START RECORDS SHOWN
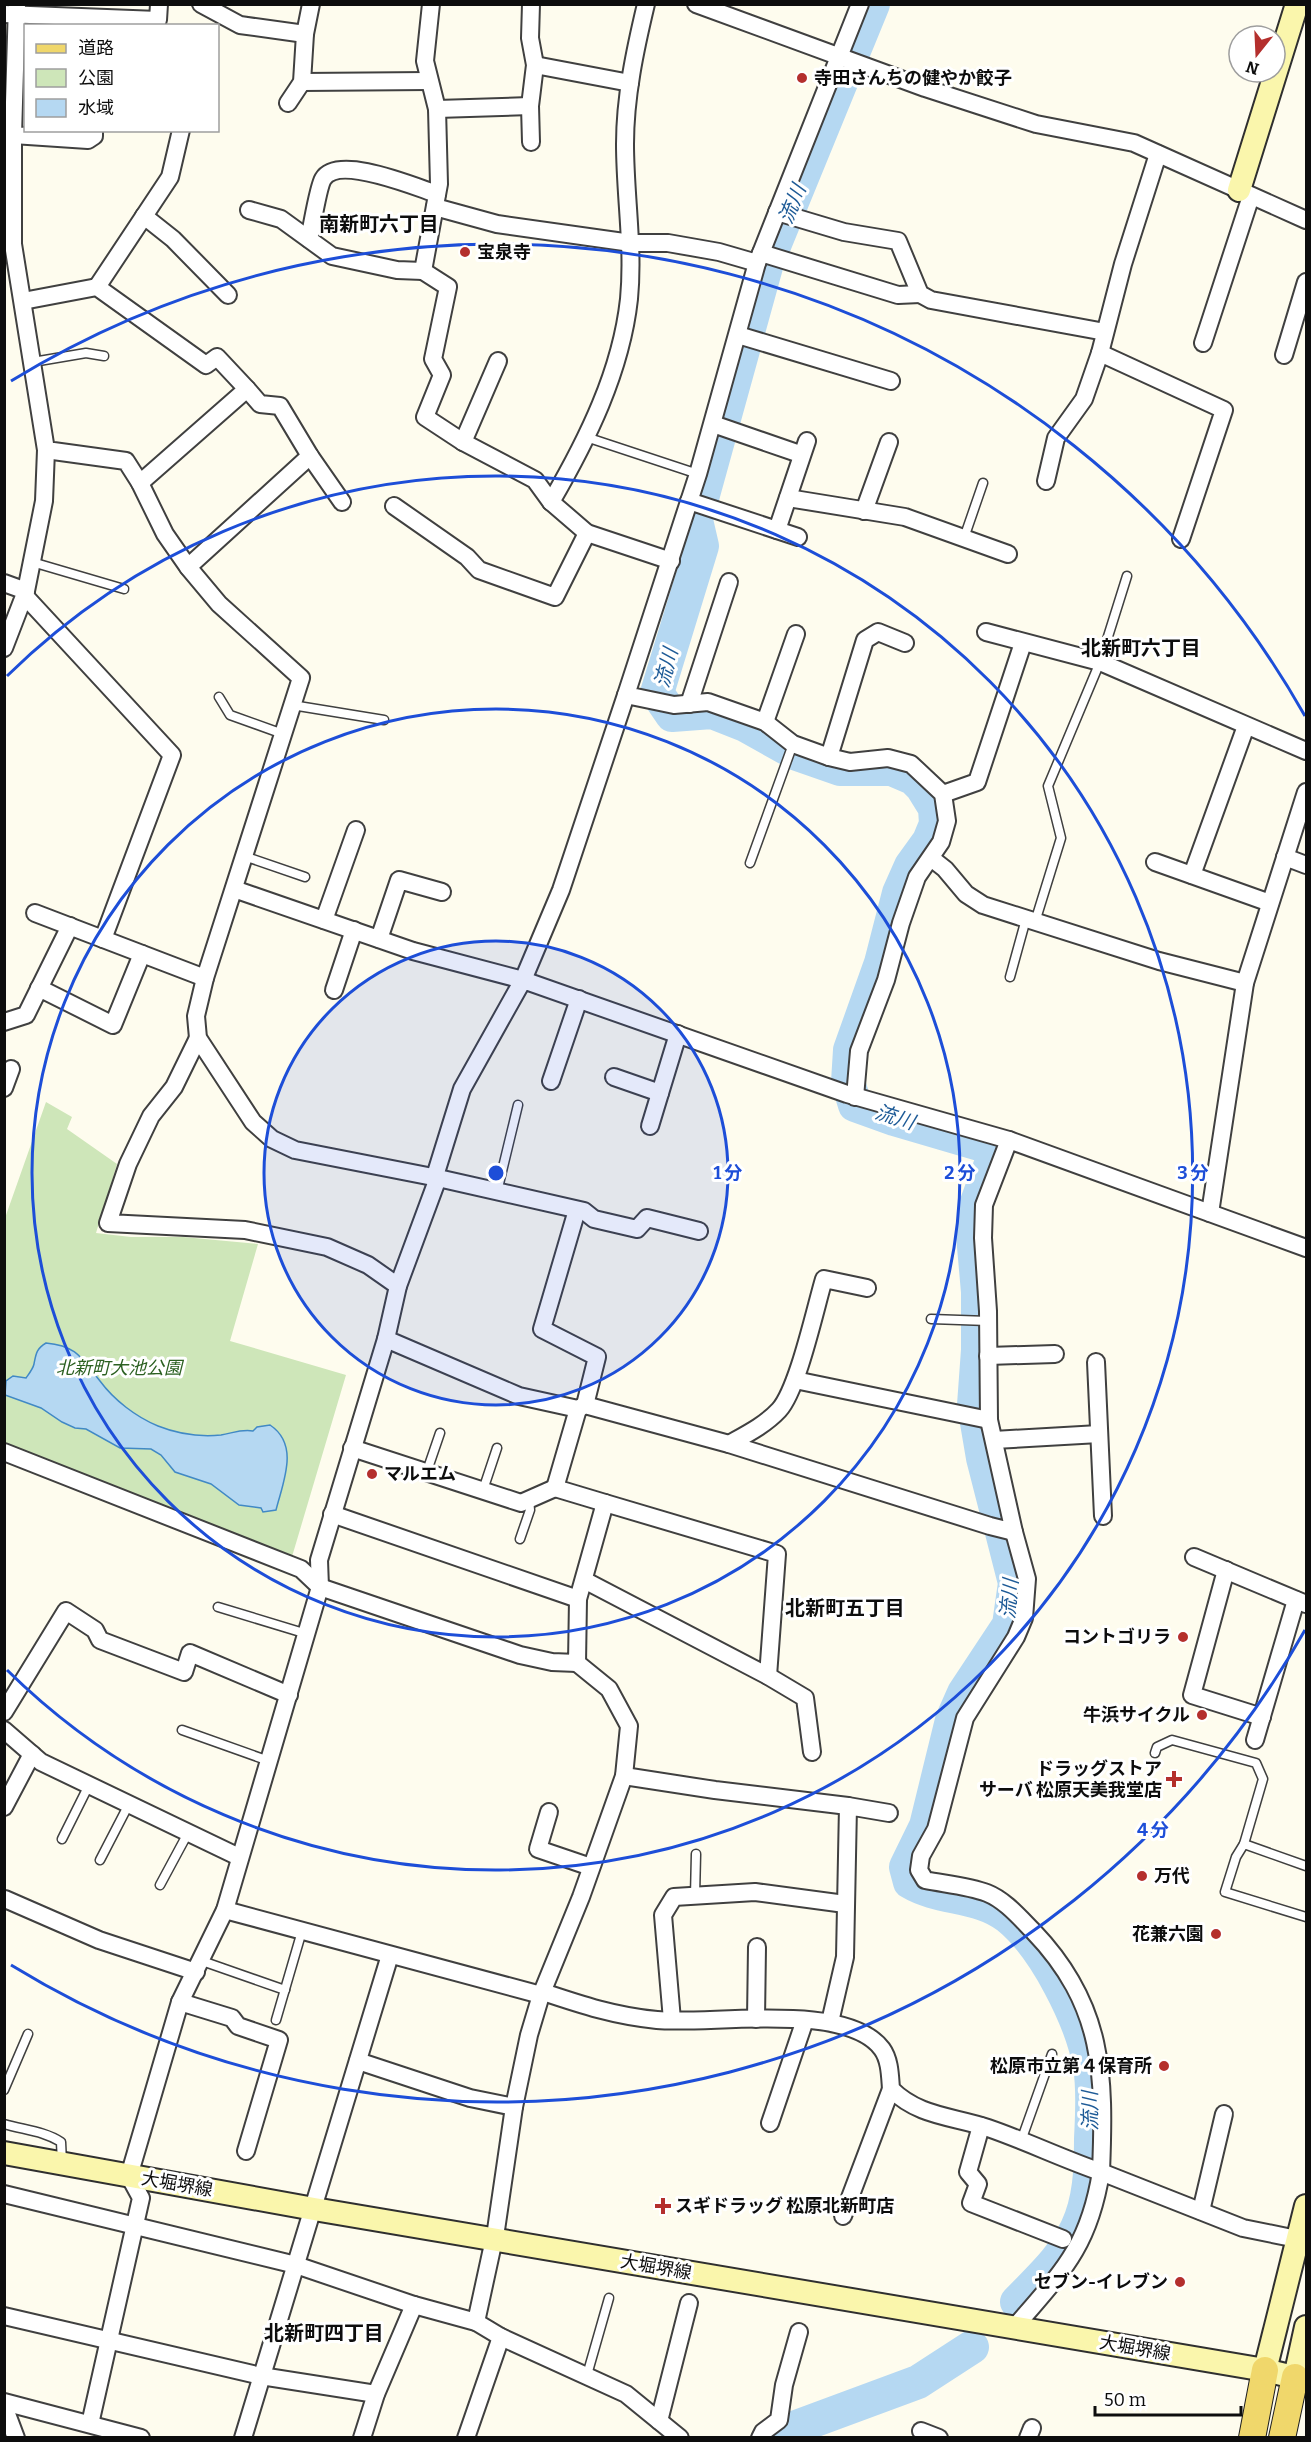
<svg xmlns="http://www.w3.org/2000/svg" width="1311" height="2442" font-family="Bitter,'Noto Sans JP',serif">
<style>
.green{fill:#cee6b9}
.water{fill:#b5d8f2;stroke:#4189c5;stroke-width:1.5}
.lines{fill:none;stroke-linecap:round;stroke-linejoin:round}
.river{stroke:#b5d8f2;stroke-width:34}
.lane-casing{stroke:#404040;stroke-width:11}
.street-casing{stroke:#404040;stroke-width:20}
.secondary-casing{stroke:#2f2f2f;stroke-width:26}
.primary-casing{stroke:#1e1e1e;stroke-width:28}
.lane{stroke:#fff;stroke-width:8}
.street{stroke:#fff;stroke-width:16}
.secondary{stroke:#faf6ac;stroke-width:22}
.primary{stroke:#f0d76b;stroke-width:26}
.ring{fill:none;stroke:#1d4ed8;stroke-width:3}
.poi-dot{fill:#b42f2d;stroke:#fff;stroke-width:2}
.labels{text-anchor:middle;stroke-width:6;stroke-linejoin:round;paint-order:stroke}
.poi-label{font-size:18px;font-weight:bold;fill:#0d0d0d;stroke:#fff;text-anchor:end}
.park-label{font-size:18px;font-style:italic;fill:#2b6021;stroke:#fff}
.street-label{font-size:18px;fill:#0d0d0d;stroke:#fff}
.water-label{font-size:20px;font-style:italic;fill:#1e5b97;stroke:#fff}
.neighbourhood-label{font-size:20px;font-weight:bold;fill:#0d0d0d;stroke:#fff}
.centre{fill:#1d4ed8;stroke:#fff;stroke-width:3}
.ring-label{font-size:18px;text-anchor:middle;font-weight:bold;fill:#1d4ed8;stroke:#fff;stroke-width:6;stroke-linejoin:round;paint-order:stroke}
</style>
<rect width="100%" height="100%" fill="#fefcee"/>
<!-- green -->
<polygon class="green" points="46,1102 72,1117 67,1129 117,1164 96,1233 131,1237 183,1237 258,1244 230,1341 346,1375 291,1560 5,1446 5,1218"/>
<!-- water -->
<path class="water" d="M46 1343C78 1346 82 1359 100 1381 114 1400 136 1417 158 1426 178 1434 200 1437 221 1435 233 1433 241 1429 253 1431L257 1427 270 1425C300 1445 283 1482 276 1510L263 1512 261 1508 239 1505 211 1484 175 1472 161 1455 151 1449 120 1448 86 1429 75 1428 62 1422 41 1408 5 1395 6 1381 13 1376 26 1378C28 1375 33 1369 34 1364 36 1354 36 1349 46 1343Z"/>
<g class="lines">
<!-- river -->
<g class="river">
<path d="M873 4 767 263 696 520 702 546 657 693 672 715 712 712 745 725 797 754 840 769H892L913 778 922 787 935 808 936 824 929 841 911 866 899 893 881 963 850 1050 848 1082 855 1105 894 1119 986 1146 993 1158 976 1205 973 1235 978 1292V1350L974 1405 983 1458 1015 1583 1009 1625 964 1693 952 1720 926 1826 906 1867 910 1882C940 1900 979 1894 1008 1917 1045 1947 1082 2020 1090 2067 1094 2090 1092 2116 1091 2139 1091 2170 1090 2200 1077 2228 1063 2258 1039 2279 1017 2302"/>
<polyline points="777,2438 783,2432 918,2382 972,2347"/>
</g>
<!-- lane casing -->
<g class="lane-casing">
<g id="lane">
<polyline points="33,362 86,353 104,356"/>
<polyline points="586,437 698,474"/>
<polyline points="964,538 983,483"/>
<polyline points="32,562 124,589"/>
<polyline points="219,697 230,715 283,734"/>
<polyline points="292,705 384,720"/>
<polyline points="244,856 305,877"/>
<polyline points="750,863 793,744"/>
<polyline points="1035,922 1061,838 1048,786 1100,662 1127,576"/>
<polyline points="1010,977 1026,919"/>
<polyline points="497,1192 518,1105"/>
<polyline points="931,1319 988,1321"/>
<polyline points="427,1471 440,1433"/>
<polyline points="483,1490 497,1448"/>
<polyline points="520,1539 530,1510 529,1500"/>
<polyline points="218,1607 307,1634"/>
<polyline points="182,1730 269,1761"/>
<polyline points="1155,1753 1157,1747 1172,1740 1256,1763 1263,1779 1244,1844"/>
<polyline points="62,1839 89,1785"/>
<polyline points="100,1860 129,1804"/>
<polyline points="1306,1866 1244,1844 1236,1857 1225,1892 1306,1917"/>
<polyline points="160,1885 188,1833"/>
<polyline points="695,1896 696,1854"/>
<polyline points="202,1961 285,1990"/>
<polyline points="276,2020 302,1931"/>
<polyline points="4,2090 28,2034"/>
<path d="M4 2124C24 2130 44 2131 61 2142L62 2163"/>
<polyline points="1021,2141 1052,2054"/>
<polyline points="587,2375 609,2298"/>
</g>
</g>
<!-- street casing -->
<g class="street-casing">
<g id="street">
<polyline points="17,4 13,135 88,140 94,136 94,130"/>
<polyline points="201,4 240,25 305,34"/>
<polyline points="431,4 425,61 437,109 439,184 423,271 448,287 433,359 442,375 425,417 463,442 535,480 551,502 587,533 671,561"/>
<polyline points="696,4 925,88 1036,124 1134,143 1306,220"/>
<polyline points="4,14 158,20 159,4"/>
<polyline points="535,65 630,83"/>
<polyline points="302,82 429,81"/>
<polyline points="288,103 302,82 305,34 311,4"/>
<polyline points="437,109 530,106"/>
<polyline points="4,134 13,135 13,244 46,450 126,461 140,483 247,389 260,404 280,406 310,456 342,502"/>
<polyline points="531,142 530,106 535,65 530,38 531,4"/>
<polyline points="435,207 497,224 631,243 668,243 719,252 757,263"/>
<polyline points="249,210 281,219 332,256 397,270 423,271"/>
<polyline points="777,212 844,232 898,241 920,294 931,300 1105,332"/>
<polyline points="144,216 173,239 228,295"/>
<path d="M309 239C312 227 318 187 323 179 338 154 415 187 437 194"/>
<polyline points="761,253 898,295 920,294"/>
<polyline points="97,287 170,177 181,130"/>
<polyline points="23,301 97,287 206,365 217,357 247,389"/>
<polyline points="738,335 891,381"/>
<polyline points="1203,343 1251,196"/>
<polyline points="1100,353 1224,410 1181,539"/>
<polyline points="1284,355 1306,282"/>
<polyline points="713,424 797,453"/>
<polyline points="463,442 498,361"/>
<polyline points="310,456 188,567 219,604 301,678 205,978 196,1016 198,1038 253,1122 272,1139 295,1150 438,1178 398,1286 386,1339 519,1396 578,1409 585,1405 729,1444 990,1526 1014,1532 989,1420 988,1311 983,1238 984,1205 1009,1140 1306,1248"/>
<polyline points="1046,481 1056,438 1084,399 1100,353 1123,264 1158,154"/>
<polyline points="140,483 165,534 188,567"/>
<polyline points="788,498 905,517 1008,554"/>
<polyline points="689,501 798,537"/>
<path d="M551 502C587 440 621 372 629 299 634 247 625 196 625 144 625 97 635 50 646 4"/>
<polyline points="394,506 467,557 479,570 555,597 587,533"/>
<polyline points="864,511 889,442"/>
<polyline points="777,530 807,441"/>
<polyline points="4,583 26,591 4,648"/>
<polyline points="26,591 44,501 46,450"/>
<polyline points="24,595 172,755 103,939"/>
<polyline points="986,632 1100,662 1306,751"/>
<polyline points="689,704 729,582"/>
<polyline points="765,722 796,634"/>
<polyline points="829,757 865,640 878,632 905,643"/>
<polyline points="943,794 977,782 1021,649"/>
<polyline points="1285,857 1306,865"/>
<polyline points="931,858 945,869 966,894 983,905 1159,961 1245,983"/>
<polyline points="1155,862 1270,903"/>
<polyline points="1192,875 1246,726"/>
<polyline points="234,889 413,951 523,980 561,890 626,695"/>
<polyline points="35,913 205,978"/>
<polyline points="324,920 356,830"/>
<polyline points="379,939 399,880 442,892"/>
<polyline points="39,988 113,1025 142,954"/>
<polyline points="334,990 354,930"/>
<polyline points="4,1022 26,1015 70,926"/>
<polyline points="198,1038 174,1087 151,1116 128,1164 108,1223 245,1230 327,1247 368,1265 398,1286"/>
<polyline points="614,1077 660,1093"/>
<polyline points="551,1081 579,999"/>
<polyline points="4,1088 11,1069"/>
<polyline points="855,1097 859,1051 886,980 901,923 917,877 941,842 947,821 943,794 911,764 888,758 850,762 829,757 793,744 765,722 708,702 674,705 626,695 698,474 757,263 860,4"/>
<polyline points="650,1126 678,1034"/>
<polyline points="435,1176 462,1089 523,980 847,1094 1009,1140"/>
<polyline points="438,1178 584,1211 594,1219 637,1229 647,1218 699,1231"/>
<polyline points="577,1210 542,1329 597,1357 585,1405"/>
<polyline points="1210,1213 1245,983 1306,792"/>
<polyline points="988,1356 1055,1354"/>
<polyline points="1096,1362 1103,1516"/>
<polyline points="795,1380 989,1420"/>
<polyline points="994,1440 1099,1434"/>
<path d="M729 1444C747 1434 765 1425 779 1410 798 1389 815 1309 824 1279L867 1288"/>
<polyline points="352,1448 521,1503 555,1488"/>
<polyline points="4,1452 301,1569 320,1587"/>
<polyline points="332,1514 578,1599"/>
<polyline points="1194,1557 1306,1604"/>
<polyline points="1226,1570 1192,1695 1262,1717"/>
<polyline points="584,1580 768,1676 777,1554 605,1503"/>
<polyline points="320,1587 319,1560 386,1339"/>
<polyline points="577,1663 609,1689 629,1726 624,1776 581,1897 541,1995 529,2035 514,2107 496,2230 476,2322 501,2337 626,2394 680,2438"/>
<polyline points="768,1676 805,1698 812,1752"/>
<polyline points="4,1712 66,1611 95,1630 100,1640 184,1672 190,1653 289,1695"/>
<polyline points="4,1730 41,1762 239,1857"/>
<polyline points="1255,1740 1296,1600"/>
<polyline points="624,1776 715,1790 848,1806"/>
<polyline points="4,1807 32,1754"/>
<polyline points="549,1812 538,1849 591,1867"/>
<polyline points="5,1899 99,1940 196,1972"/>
<polyline points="225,1910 541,1995"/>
<path d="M543 1992C582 2005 615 2016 657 2020 711 2025 847 2001 882 2049 890 2060 890 2076 891 2089 919 2117 953 2116 988 2128 1026 2141 1063 2159 1101 2172 1105 2074 1104 2005 1033 1931 1020 1918 1005 1900 987 1893 969 1886 945 1884 925 1880L919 1870 921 1856 936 1829 965 1718 1016 1637 1024 1618 1027 1579 1014 1532"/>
<polyline points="180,2002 232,2018 238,2026 279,2040 246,2151"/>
<polyline points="756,2019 757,1947"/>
<polyline points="672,2020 663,1915 674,1897 755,1892 845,1904"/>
<polyline points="830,2022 845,1957 848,1806 889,1813"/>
<polyline points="358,2061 470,2098 514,2107"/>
<polyline points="770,2123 805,2020"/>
<polyline points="981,2126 968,2172 978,2184 971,2203 1063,2239"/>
<polyline points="4,2194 296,2265 414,2305"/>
<polyline points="1201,2211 1224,2114"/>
<polyline points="843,2216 891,2089"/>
<polyline points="4,2316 261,2376 376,2394"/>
<path d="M1014 2328C1062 2272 1089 2247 1101 2172L1243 2228 1297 2239"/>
<polyline points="4,2402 141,2438"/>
<polyline points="4,2406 16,2438"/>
<polyline points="659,2421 689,2303"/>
<polyline points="90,2424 141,2198 129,2176 180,2002 225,1910 320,1587 520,1655 552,1662 577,1663 578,1599 605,1503 555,1488 578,1409"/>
<polyline points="921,2431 939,2438"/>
<polyline points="243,2438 390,1955"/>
<polyline points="362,2438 376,2394 414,2305 476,2322"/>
<polyline points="466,2438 501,2337"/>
<polyline points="760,2438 763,2432 779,2420 784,2385 799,2332"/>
<polyline points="1028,2438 1032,2428"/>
</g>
</g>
<!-- secondary casing -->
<g class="secondary-casing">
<g id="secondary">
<polyline points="1239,190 1297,4"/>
<polyline points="4,2153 314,2209 1265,2370 1306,2380"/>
<polyline points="1265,2370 1306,2206"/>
<polyline points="1295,2377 1306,2327"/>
</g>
</g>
<!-- primary casing -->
<g class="primary-casing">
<g id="primary">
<polyline points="1252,2438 1265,2370"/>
<polyline points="1282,2438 1295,2377"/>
</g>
</g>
<!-- lane -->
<use href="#lane" class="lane"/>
<!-- street -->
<use href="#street" class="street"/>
<!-- secondary -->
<use href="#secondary" class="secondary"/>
<!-- primary -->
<use href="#primary" class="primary"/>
</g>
<!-- distance rings -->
<circle cx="496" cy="1173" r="232" fill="#1d4ed8" fill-opacity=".12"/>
<g class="ring">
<circle cx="496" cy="1173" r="232"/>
<circle cx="496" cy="1173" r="464"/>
<path d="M7 676A697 697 0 1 1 7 1670"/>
<path d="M1305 1630A929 929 0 0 1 11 1965M11 381A929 929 0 0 1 1305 716"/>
</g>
<!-- markers -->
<g class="poi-dot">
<circle cx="802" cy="78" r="6"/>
<circle cx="465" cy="252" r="6"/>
<circle cx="372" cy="1474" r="6"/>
<circle cx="1183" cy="1637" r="6"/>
<circle cx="1202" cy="1715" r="6"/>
<path d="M1171 1770h6v6h6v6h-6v6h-6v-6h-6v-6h6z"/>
<circle cx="1142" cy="1876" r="6"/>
<circle cx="1216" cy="1934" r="6"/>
<circle cx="1164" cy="2066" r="6"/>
<path d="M660 2197h6v6h6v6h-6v6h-6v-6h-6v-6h6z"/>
<circle cx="1180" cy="2282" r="6"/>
</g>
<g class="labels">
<!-- poi labels -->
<g class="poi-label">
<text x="814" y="84" text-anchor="start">寺田さんちの健やか餃子</text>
<text x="477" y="258" text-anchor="start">宝泉寺</text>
<text x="384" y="1480" text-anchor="start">マルエム</text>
<text x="1171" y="1643">コントゴリラ</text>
<text x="1190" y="1721">牛浜サイクル</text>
<text x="1162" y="1775">ドラッグストア<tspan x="1162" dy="21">サーバ 松原天美我堂店</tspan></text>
<text x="1154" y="1882" text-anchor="start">万代</text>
<text x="1204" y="1940">花兼六園</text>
<text x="1152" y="2072">松原市立第４保育所</text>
<text x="675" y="2212" text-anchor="start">スギドラッグ 松原北新町店</text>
<text x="1168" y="2288">セブン-イレブン</text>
</g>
<!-- park labels -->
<g class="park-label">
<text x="119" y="1374">北新町大池公園</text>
</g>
<!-- street labels -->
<g class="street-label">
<text transform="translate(177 2184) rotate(10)" y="6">大堀堺線</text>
<text transform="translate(656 2267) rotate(10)" y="6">大堀堺線</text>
<text transform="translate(1135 2348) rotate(10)" y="6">大堀堺線</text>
</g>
<!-- water labels -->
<g class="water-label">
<text transform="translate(792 204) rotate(-68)" y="7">流川</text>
<text transform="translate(666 668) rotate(-76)" y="7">流川</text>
<text transform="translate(895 1117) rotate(17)" y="7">流川</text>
<text transform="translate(1009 1599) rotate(-85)" y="7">流川</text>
<text transform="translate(1090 2111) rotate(-91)" y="7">流川</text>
</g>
<!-- neighbourhood labels -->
<g class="neighbourhood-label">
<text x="379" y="231">南新町六丁目</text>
<text x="1141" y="655">北新町六丁目</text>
<text x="845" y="1615">北新町五丁目</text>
<text x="324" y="2340">北新町四丁目</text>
</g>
</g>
<circle cx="496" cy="1173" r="9" class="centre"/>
<g class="ring-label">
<text x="728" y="1179">1 分</text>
<text x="960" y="1179">2 分</text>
<text x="1193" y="1179">3 分</text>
<text x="1153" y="1836">4 分</text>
</g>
<!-- border -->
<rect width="1311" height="2442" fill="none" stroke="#0d0d0d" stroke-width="12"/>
<!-- legend -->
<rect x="24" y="24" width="195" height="108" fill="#ffffff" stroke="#9e9e9e" stroke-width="1.5"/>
<rect x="36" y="44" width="30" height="9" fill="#f0d76b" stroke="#9e9e9e" stroke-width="1.5"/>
<text x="78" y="54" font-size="18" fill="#0d0d0d">道路</text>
<rect x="36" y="69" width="30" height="18" fill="#cee6b9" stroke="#9e9e9e" stroke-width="1.5"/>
<text x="78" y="84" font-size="18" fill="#0d0d0d">公園</text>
<rect x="36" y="99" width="30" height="18" fill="#b5d8f2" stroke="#9e9e9e" stroke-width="1.5"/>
<text x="78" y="114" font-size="18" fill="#0d0d0d">水域</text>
<!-- north arrow -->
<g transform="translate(1257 54) rotate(198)"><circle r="28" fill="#ffffff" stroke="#9e9e9e" stroke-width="1.5"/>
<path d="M0-4.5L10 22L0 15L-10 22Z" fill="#b42f2d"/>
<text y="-9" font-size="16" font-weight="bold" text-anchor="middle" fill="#0d0d0d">N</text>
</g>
<!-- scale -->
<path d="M1095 2406v9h146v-9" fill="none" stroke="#0d0d0d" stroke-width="3"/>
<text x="1104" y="2406" font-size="18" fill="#0d0d0d" stroke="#ffffff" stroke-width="4.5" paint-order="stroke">50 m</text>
</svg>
END RECORDS SHOWN
#### TASK INSTRUCTIONS
Copy out each line of the listing that holds "lines".

#### EXERCISE OUTPUT
.lines{fill:none;stroke-linecap:round;stroke-linejoin:round}
<g class="lines">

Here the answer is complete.